My dear Miss Turner:

You could very well offer the work we spoke about for the Ph.D. degree. The point is to demonstrate that you can do "original work." The problem regarding the percentile vs the absolute blood pressure as a criterion is very important and would excite wide interest.

What you say about the degree per se does not seem to me to be correct. If you are well informed, as you certainly are, and if you have a true feeling for investigation, and you have shown this by two years work, you evidently possess all that Mt Holyoke can reasonably ask. However, if you want the degree, from Harvard, you can certainly get it, if you will only produce some results justifying the belief that you can do investigation by yourself. Many Ph.Ds, perhaps most, show nothing original whatever, but I could not well recommend any one who did not.

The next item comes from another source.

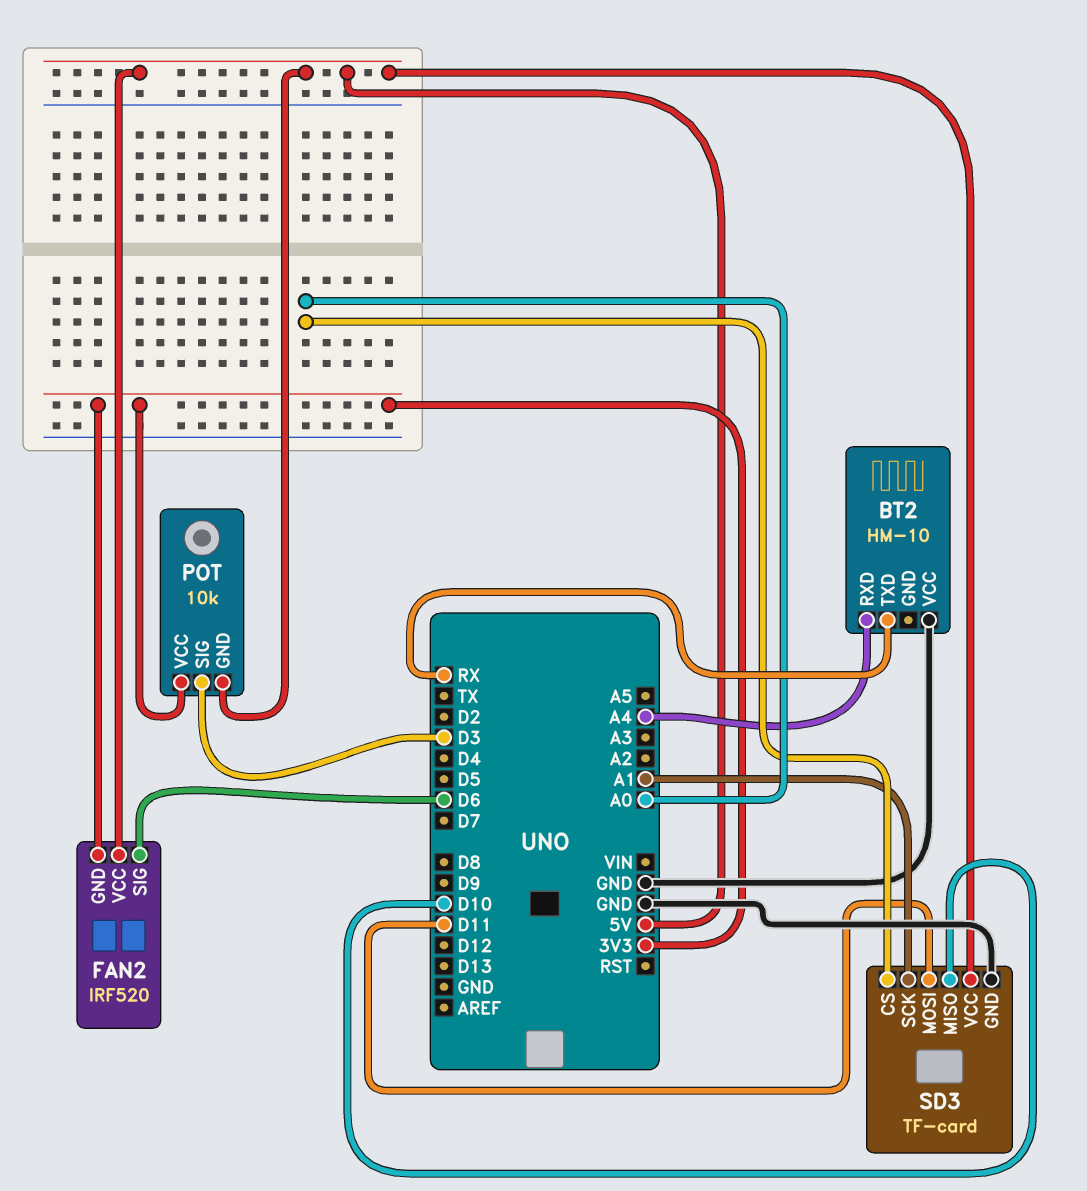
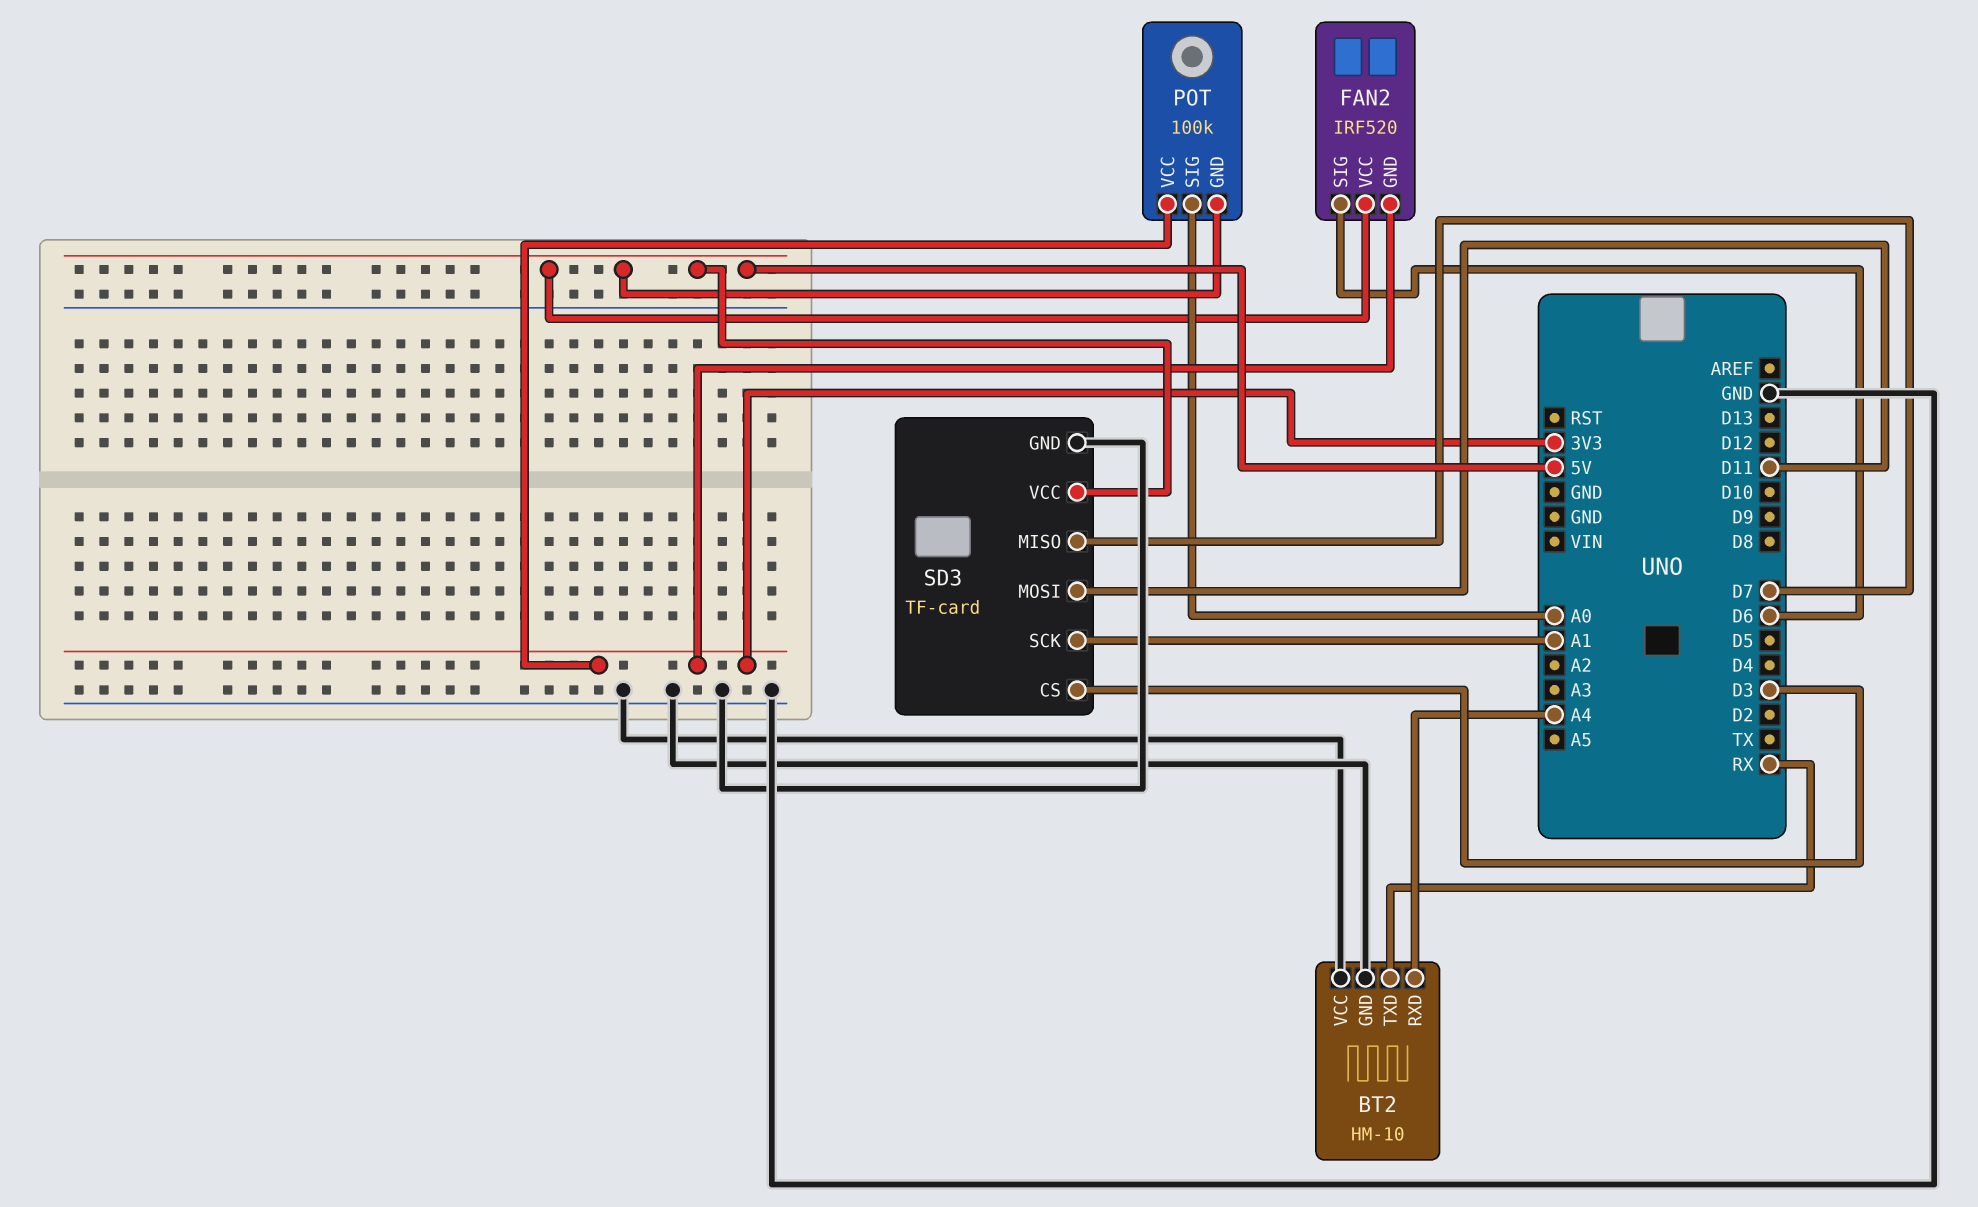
BT2 pin GND: none -> GND
POT: 10k -> 100k
POT pin SIG: D3 -> A0
SD3 pin CS: A0 -> D3
SD3 pin MISO: D10 -> D7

It is doubtful whether the turtle artery would do. Besides, it is not near enough to the highest mammals. Fasten the artery on two metal tubes, each serving as an electrode. The lower tube can go through a cork and thus support the preparation from below. The upper tube can be connected with a glass tube in which the normal saline or blood serum filling the artery may rise. Stimulate with induction currents. Measure the diameter of the blood vessel and the height to which the liquid column is raised when the artery contracts. Repeat the observation with the artery under varying degrees of pressure. Use always the same stimulus. Study the relation between the constriction of the vessel and the change (rise) which it makes in the level of the liquid column Your first difficulty will be to make the artery contract. Please let me know how you get on especially if I can be of any service.

I enjoyed the glimpse we had of you.